Me encantan los hilvanes. Desde niño. Cuando mi madre cosía una chaqueta, un vestido, una blusa, me encandilaba la escritura de los hilvanes en los tejidos y experimentaba una profunda decepción con la prenda acabada, cuando deshacía los hilvanes con la punta de la aguja y desaparecía aquella belleza de los trazos de hilo blanco, rojo, azul o negro, aquella escritura de formas efímeras. Quizá por eso me gustan tanto las películas de Renoir, tan imperfectas y vivas como inacabadas, donde se aprecian los hilvanes, esa conjugación feliz de control y azar, oficio y aprendizaje, construcción y accidente, escritura y sorpresa.
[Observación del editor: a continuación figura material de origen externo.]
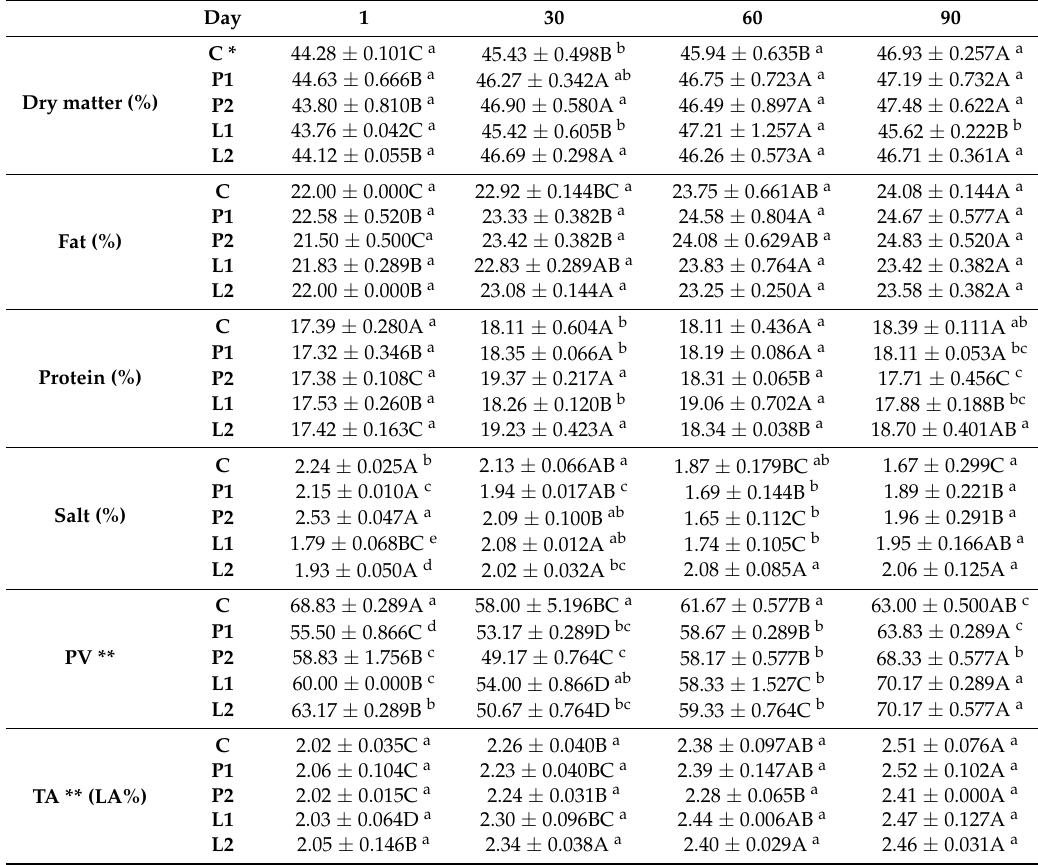
Table 3. Titratable acidity, penetrometer values and mean composition of experimental White cheeses during ripening ( n =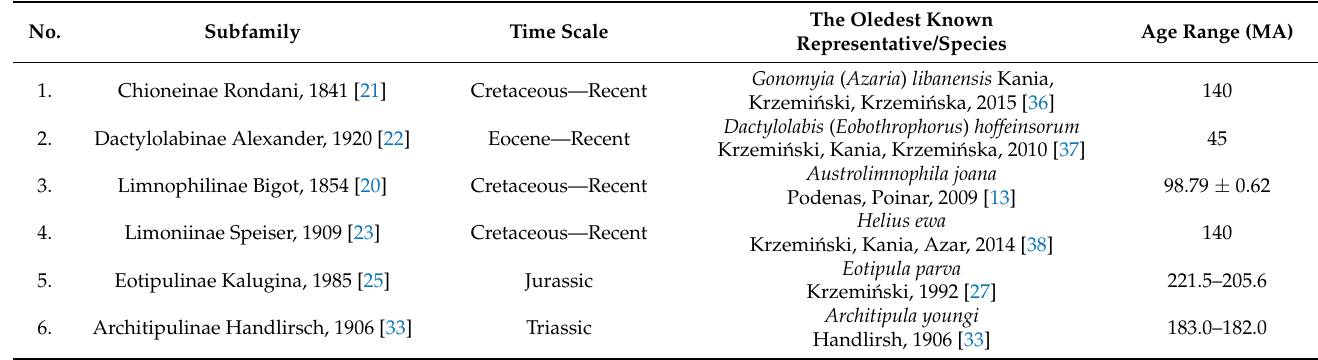
Table 1. A list of subfamilies of family Limoniidae, known till know (the age range follows that in the descriptions cited).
Como el jardín de Ángeles, donde conviven el diseño y la ventura, las formas cultivadas de las rosas y la gracia del acaso en el amarillo de las margaritas silvestres. Como en La noche de la encrucijada.


El amigo Diomedes rubrica: Si no llega ser por mí a buenas horas ibas a hablar tú de los hilvanes. (Y esconde detrás de una elipsis, o entre paréntesis, los tragos de Lagavulin.)